Task to complete:
Report each line in the listing below that contains the string "more".

Saved data entries:
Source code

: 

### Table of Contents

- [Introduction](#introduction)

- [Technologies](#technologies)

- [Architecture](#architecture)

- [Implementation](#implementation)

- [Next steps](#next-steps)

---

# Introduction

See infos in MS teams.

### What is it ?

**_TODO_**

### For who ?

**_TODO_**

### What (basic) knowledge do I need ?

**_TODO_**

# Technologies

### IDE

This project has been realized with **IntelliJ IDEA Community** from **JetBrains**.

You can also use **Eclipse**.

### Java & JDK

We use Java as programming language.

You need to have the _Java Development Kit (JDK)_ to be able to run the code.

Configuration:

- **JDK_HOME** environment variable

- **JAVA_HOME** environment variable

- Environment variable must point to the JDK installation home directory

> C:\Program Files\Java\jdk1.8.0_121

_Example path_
...
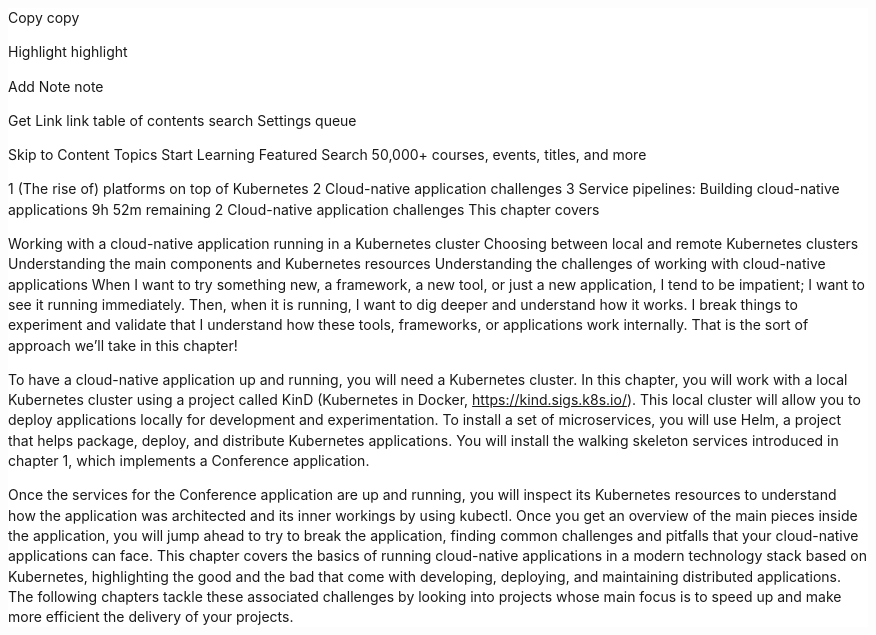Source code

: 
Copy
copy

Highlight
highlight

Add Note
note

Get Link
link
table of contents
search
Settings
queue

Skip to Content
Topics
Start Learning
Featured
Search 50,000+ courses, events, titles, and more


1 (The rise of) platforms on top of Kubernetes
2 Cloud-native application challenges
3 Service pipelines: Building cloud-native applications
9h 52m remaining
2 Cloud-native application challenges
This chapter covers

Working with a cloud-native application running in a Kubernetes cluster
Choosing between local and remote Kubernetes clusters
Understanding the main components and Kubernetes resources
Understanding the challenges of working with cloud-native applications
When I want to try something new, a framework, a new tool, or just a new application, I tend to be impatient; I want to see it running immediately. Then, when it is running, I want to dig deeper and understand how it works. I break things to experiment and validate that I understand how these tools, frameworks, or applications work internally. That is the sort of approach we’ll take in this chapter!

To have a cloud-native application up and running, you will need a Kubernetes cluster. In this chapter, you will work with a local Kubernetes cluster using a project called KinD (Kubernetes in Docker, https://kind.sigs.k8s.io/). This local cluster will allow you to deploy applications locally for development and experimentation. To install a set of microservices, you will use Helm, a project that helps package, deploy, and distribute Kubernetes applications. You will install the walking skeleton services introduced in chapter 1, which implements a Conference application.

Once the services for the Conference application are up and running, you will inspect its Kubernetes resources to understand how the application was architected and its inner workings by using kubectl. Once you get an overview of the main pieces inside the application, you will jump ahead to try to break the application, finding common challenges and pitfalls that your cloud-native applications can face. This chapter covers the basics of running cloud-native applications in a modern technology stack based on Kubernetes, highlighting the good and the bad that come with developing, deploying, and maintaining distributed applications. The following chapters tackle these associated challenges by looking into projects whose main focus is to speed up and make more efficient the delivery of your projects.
...
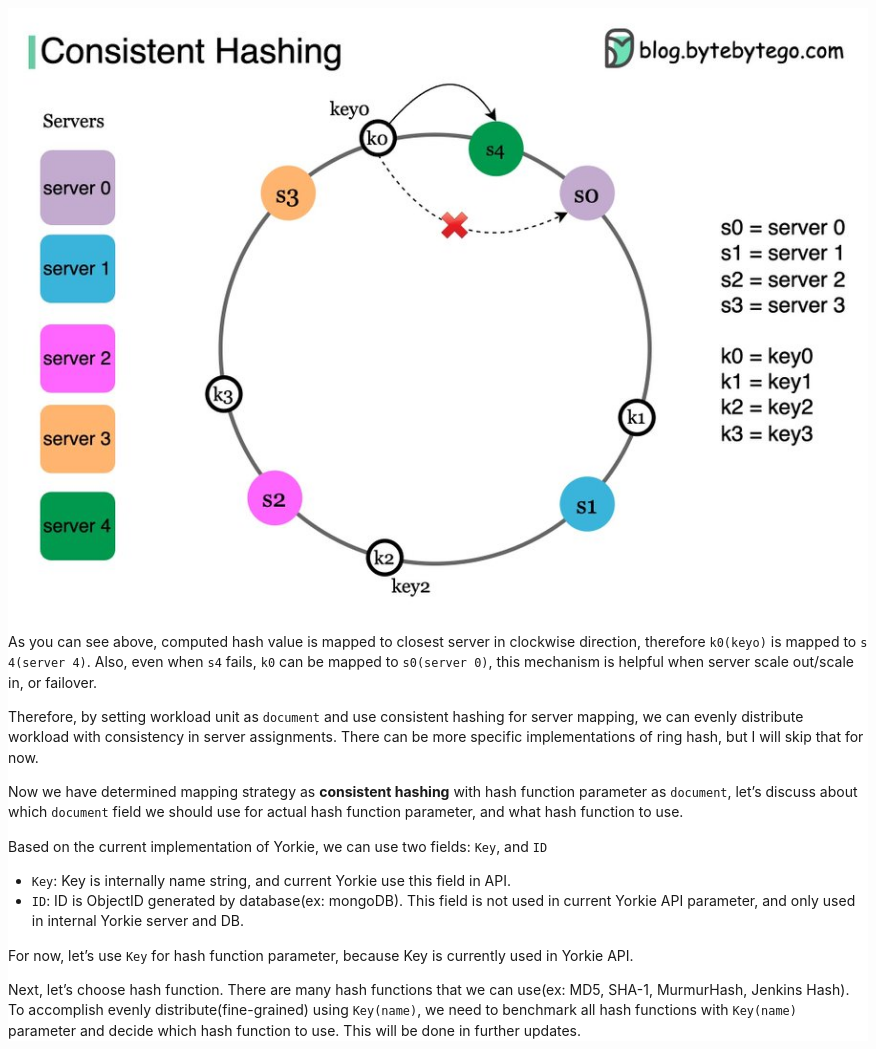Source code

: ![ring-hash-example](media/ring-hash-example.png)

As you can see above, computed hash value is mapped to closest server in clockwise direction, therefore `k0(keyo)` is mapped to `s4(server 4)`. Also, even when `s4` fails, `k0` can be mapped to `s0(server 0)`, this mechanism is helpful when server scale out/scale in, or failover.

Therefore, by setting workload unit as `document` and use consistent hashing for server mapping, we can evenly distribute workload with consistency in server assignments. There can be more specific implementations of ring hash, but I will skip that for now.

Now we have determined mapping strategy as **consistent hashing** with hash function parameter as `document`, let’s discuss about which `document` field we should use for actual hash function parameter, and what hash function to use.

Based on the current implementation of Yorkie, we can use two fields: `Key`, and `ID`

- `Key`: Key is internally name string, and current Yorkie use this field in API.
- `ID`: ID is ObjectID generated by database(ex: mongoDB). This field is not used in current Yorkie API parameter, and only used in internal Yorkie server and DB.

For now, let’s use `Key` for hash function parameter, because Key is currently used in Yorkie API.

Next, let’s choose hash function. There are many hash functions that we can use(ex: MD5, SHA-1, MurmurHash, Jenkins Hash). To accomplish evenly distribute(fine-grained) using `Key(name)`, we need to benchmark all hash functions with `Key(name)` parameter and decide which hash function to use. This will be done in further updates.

Task result:
Search 50,000+ courses, events, titles, and more
Once the services for the Conference application are up and running, you will inspect its Kubernetes resources to understand how the application was architected and its inner workings by using kubectl. Once you get an overview of the main pieces inside the application, you will jump ahead to try to break the application, finding common challenges and pitfalls that your cloud-native applications can face. This chapter covers the basics of running cloud-native applications in a modern technology stack based on Kubernetes, highlighting the good and the bad that come with developing, deploying, and maintaining distributed applications. The following chapters tackle these associated challenges by looking into projects whose main focus is to speed up and make more efficient the delivery of your projects.
Therefore, by setting workload unit as `document` and use consistent hashing for server mapping, we can evenly distribute workload with consistency in server assignments. There can be more specific implementations of ring hash, but I will skip that for now.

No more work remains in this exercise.